Founder of GlamSci
“My inside out statement is ‘be you, be confident, be fabulous’, these words hold great significance to me as only a couple of years ago I was struggling to come to terms with myself and become comfortable within my own skin.
From a young age, I was severely bullied by both so-called friends and teachers that I put my faith in. The bullying started during primary school, childhood friends began calling me words like ‘fat’ and ‘ugly’ they told me no one would want to be my friend and began to isolate me from their groups. When I tried to confide in my teachers, they told me to stand up for myself, and told my mother that the bullying that I was suffering wasn’t a problem as they didn’t have bullying in their school. It was during this time that I was having problems with my health, I have a mobility disability called hyper-mobility syndrome/Ehlers-Danlos syndrome, where my body lacks the essential collagen needed to keep my joints in place and strong, as a result I suffer with chronic pain, fatigue and recurring dislocations. Through this condition, I lost a year of schooling and when I returned I was constantly either in plaster and in a wheelchair or in a brace and on sticks.
Once I’d left primary school I started secondary school with many of my old primary school friends. I thought that the bullying would stop after starting secondary school but it only continued. After an accident when I was 12 years old during a PE lesson, I lost another two years of schooling and was home tutored. I worked exceptionally hard to keep up with my classmates and prepare for my impending GCSE exams.
When I returned for the second time I was subjected to more bullying which escalated to girls attempting to burn my hair off with lighters. I tried to keep my head down, working hard to try and forge a career in science, however throughout my schooling I was never encouraged to reach my full potential. I was told I wouldn’t amount to anything due to ill health and was discouraged to pursue a career in science. I had been repeatedly told pure science wasn’t for girls, and I could do only two things in science, be a doctor or a nurse. I knew in my heart of hearts that I was capable of doing anything I wanted.
After those experiences and a conversation with my mum, she said, ‘there’s always ways and means around a problem, if you can’t learn the conventional way, then you go the unconventional way’. I constructed a five-point plan in which I would study for my A-levels and eventually apply for university.
Thanks to all my tutors at Bromley College, who gave me the confidence I had lacked through my childhood, I applied successfully to Imperial College, UCL, Queen’s Mary and Greenwich universities. I took my exams in the summer of 2013 and achieved the grades AAB for my A-levels, and choose to go to Greenwich to continue my career as a scientist.

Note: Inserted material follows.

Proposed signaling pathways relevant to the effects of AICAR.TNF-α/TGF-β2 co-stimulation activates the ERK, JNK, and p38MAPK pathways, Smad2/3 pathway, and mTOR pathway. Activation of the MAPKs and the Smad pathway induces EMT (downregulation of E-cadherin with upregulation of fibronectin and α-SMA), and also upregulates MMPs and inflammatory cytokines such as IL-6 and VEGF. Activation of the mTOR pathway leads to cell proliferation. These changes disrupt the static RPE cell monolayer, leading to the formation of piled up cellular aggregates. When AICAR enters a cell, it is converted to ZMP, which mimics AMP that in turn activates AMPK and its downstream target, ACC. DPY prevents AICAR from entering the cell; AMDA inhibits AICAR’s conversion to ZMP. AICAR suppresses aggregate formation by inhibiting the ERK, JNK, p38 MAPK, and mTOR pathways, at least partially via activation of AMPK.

During this time, I began work with the Royal Society of Chemistry, I began to write a blog for them to encourage more women to study chemistry. It was through this blog, the encouraging words of my followers and my own personal experiences, that I decided to set up an educational charity called GlamSci to encourage and support more young women into science. It’s my life’s mission to make sure that no young woman ever has to go through the same experiences I did growing up. I now spend most of my time outside of university, working as a part-time unqualified teacher, teaching science and mathematics, to lower set children and SEN students.
It’s taken me some time, and I have learned many lessons through my experiences, but in my few years I have learnt that the most important thing is to be you, to be confident, and to do this absolutely fabulously.”